| TEXTAUSSCHNITT |
Sorgerechtsentzug in Problemfällen
In allen Fällen müssen die Eltern einen Antrag bei Gericht stellen, damit beide das Sorgerecht bekommen. Das heißt, sie müssen sich einig sein und beide zustimmen. Justizministerin Claudia Bandion-Ortner kann sich jetzt vorstellen, das umzudrehen. Nach einer Scheidung sollen automatisch beide Eltern weiterhin für die Kinder zuständig sein. Nur im Problemfall soll das Gericht einem Elternteil das Sorgerecht entziehen.
Vorbehalte in Regierung
Derzeit nimmt etwa die Hälfte aller geschiedenen Paare die Möglichkeit einer gemeinsamen Obsorge in Anspruch. Studien zeigen, dass alle Betroffenen zufriedener sind, dass es mehr Kontakte zum Kind und weniger Eskalation gebe, so die Argumente von Justizministerin Claudia Bandion-Ortner. Doch in der Regierung gibt es Vorbehalte gegenüber einer automatischen gemeinsamen Obsorge.
Marek: "noch diskutieren"
Kritik übt beispielsweise auch Familienstaatssekretärin Christine Marek (ÖVP): "Vieles ist noch unklar, etwa die Frage, wie wir für die Väter und die Rechte der Väter mehr Möglichkeiten schaffen können. Inwieweit eine automatische Gemeinsame Obsorge Sinn macht, müssen wir noch diskutieren."
Heinisch-Hosek skeptisch
Große Skepsis herrscht beim Koalitionspartner. Sie sei zwar erfreut, wenn die Hälfte der Eltern nach Scheidungen schon jetzt die gemeinsame Obsorge in Anspruch nimmt, so Frauenministerin Gabriele Heinisch-Hosek (SPÖ). "Ich frage mich aber, warum die zweite Hälfte das nicht tut. Daher bin ich sehr, sehr skeptisch, was eine automatische Gemeinsame Obsorge anlangt. Wenn man das per Gesetz verordnet, die Eltern aber bis aufs Blut streiten, weiß ich nicht, ob das dem Wohl des Kindes entspricht", sagt Heinisch-Hosek.

| AUFGABENSTELLUNG |
Schreibe den Text über die gemeinsame Obsorge nach Scheidungen im Anschluss an seinen letzten Satz weiter. Die Einträge haben mit dem Text über die gemeinsame Obsorge nichts zu tun.

| BEREITGESTELLTE EINTRÄGE |
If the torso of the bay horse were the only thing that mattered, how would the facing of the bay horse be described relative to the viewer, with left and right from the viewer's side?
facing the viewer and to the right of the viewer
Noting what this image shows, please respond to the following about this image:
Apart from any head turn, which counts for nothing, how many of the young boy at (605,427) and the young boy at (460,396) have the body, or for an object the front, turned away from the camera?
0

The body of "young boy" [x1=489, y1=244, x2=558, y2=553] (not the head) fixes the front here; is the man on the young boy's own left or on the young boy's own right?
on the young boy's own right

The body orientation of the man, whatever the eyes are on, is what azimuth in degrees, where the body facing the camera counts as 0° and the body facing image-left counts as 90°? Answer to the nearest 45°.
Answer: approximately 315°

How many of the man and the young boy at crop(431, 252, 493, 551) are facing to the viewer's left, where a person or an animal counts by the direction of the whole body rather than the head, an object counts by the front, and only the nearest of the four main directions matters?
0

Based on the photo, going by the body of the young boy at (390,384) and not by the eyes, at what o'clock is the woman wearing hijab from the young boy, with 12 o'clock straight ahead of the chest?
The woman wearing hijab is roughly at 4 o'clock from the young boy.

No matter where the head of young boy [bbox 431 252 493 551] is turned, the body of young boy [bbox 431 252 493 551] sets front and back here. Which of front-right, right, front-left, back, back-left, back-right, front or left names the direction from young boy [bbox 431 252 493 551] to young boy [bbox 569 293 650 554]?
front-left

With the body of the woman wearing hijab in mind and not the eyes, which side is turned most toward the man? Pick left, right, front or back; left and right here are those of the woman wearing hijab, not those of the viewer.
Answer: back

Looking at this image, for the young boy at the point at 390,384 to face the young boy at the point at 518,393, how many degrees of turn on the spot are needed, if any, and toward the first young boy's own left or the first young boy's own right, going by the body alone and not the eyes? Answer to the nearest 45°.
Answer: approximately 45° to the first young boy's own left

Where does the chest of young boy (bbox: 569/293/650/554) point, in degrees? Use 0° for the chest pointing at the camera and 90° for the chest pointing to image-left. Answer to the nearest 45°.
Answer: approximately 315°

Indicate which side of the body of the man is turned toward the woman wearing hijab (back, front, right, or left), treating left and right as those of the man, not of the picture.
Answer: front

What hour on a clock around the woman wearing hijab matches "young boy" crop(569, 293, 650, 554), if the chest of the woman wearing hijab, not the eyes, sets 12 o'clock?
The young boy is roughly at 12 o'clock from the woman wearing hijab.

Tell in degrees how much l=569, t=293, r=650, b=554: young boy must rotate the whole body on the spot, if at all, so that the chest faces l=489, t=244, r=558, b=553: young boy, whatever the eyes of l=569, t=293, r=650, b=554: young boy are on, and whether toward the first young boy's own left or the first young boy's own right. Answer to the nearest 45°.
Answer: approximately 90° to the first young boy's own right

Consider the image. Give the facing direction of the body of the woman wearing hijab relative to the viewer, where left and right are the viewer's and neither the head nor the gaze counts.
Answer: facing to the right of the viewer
---
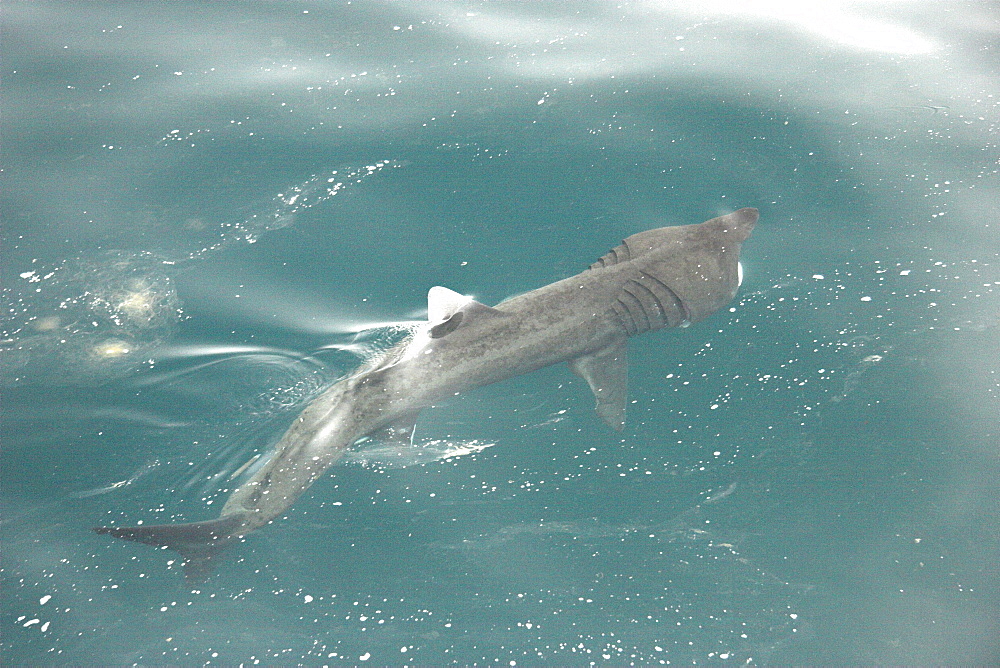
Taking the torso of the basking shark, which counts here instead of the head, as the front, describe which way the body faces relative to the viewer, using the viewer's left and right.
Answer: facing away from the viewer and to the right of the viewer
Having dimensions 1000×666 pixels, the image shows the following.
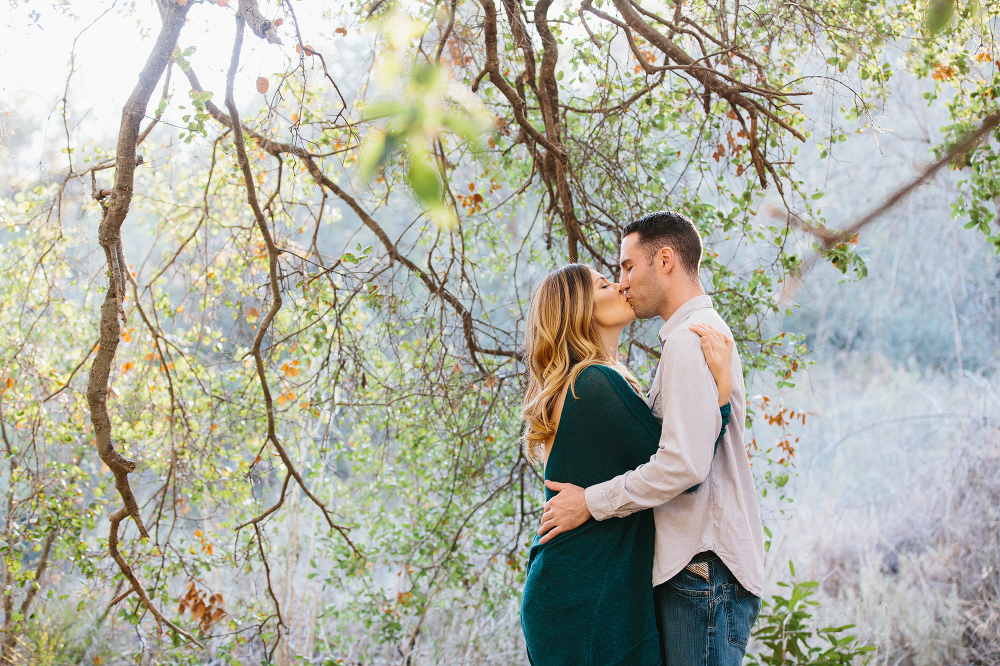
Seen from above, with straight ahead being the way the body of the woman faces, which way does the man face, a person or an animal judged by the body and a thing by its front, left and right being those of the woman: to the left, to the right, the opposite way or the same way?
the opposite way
==
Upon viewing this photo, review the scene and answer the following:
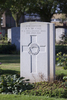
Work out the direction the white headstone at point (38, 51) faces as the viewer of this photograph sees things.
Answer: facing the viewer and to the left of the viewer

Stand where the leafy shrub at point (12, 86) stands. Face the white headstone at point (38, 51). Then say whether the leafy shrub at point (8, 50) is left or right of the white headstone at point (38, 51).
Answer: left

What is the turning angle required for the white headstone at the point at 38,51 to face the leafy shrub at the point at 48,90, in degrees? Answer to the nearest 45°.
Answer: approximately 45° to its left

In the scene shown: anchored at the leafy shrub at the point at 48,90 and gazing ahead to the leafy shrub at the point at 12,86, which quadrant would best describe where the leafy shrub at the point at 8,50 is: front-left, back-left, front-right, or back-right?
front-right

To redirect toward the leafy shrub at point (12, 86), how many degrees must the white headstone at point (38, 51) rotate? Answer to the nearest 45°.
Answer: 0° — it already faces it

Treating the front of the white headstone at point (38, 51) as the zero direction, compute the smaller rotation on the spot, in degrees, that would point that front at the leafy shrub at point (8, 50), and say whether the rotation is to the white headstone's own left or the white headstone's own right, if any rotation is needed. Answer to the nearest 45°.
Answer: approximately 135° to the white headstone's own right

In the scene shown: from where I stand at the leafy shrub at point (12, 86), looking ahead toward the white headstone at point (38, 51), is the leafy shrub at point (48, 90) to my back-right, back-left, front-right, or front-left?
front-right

| ANTWORT |
FPÖ für automatische Gemeinsame Obsorge
Unterschiedlich beurteilen die Oppositionsparteien die automatische Gemeinsame Obsorge. Ganz klar dafür spricht sich die FPÖ aus und zwar sowohl im Scheidungsfall als auch bei unehelichen Kindern. Es sei eine Möglichkeit, Zwistigkeiten auszuschalten und es zeige sich auch, dass die Kontakte zum Kind weniger oft abgebrochen werden, so die freiheitliche Familiensprecherin Anneliese Kitzmüller: "Ideal ist natürlich, wenn die Eltern verheiratet sind. Aber es geht hier um das Recht des Kindes. Das Kind hat das Recht auf beide Eltern, egal ob die Eltern verheiratet sind, oder nicht."
BZÖ: "Idealfall 50-50"
Auch BZÖ-Obmann Josef Bucher ist dafür, die Gemeinsame Obsorge automatisch im Gesetz festzulegen: "Das ist eine enorme Weiterentwicklung. Wir wollen nicht, dass es hier Bevorzugungen und Benachteiligungen gibt, sondern dass es Rechte für beide Seiten gibt. Sowohl für Mütter als auch für Väter. Im Idealfall sollte die Obsorge 50-50 sein."
Grüne: "Realitätsfern"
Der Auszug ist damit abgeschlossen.